:: Given text

Louis Armstrong. Photograph by William P.  Gottlieb

Armstrong first achieved fame as a trumpeter, but was also one of the most influential jazz singers, and towards the end of his career was best known as a vocalist.

Table of contents
1 Life
2 Personality
3 Music
4 Armstrong's Legacy
5 Quotations
6 Sound Sample
7 Bibliography
8 External links

Life

Armstrong was born to a poor family in New Orleans, Louisiana. His youth was spent in poverty in a rough neighborhood of uptown New Orleans. He first learned to play cornet (a trumpetlike instrument popular with New Orleans musicians) in the band of the New Orleans Home for Colored Waifs where he had been sent after firing a pistol at a New Year's Eve celebration. He followed the city's frequent brass band parades and listened to older musicians every chance he got, learning from Bunk Johnson, Buddy Petit, and above all "King" Joe Oliver, who acted as a mentor and almost a father figure to young Armstrong. Armstrong later played in the brass bands and riverboats of New Orleans, and first started traveling with the well regarded band of Fate Marable which toured on a steamboat up and down the Mississippi River; he described his time with Marable as "going to the University" since it gave him a much wider experience working with written arrangements. When Joe Oliver left town in 1919, Armstrong took Oliver's place in Kid Ory's band, regarded as the top hot jazz band in the city.

In 1922, Armstrong joined the exodus to Chicago, where he had been invited by Joe "King" Oliver to join his Creole Jazz Band. Oliver's band was the best and most influential hot jazz band in Chicago in the early 1920s, at a time when Chicago was the center of jazz. Armstrong made his first recordings, playing second cornet in Oliver's band (including taking some solos and breaks), in 1923.

::::
:: Source material

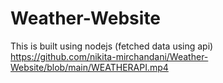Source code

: # Weather-Website
This is built using nodejs (fetched data using api)
<br>
https://github.com/nikita-mirchandani/Weather-Website/blob/main/WEATHERAPI.mp4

::::

● **Actions to take**
1 - In the Louis Armstrong passage, write out the text between "In 1922, Armstrong" and "breaks), in 1923.", inclusive.
2 - According to the Louis Armstrong passage, who invited Armstrong to Chicago in 1922, and what band was he asked to join?

● **Activity answers**
1 -
In 1922, Armstrong joined the exodus to Chicago, where he had been invited by Joe "King" Oliver to join his Creole Jazz Band. Oliver's band was the best and most influential hot jazz band in Chicago in the early 1920s, at a time when Chicago was the center of jazz. Armstrong made his first recordings, playing second cornet in Oliver's band (including taking some solos and breaks), in 1923.

2 - Joe "King" Oliver invited him to join his Creole Jazz Band.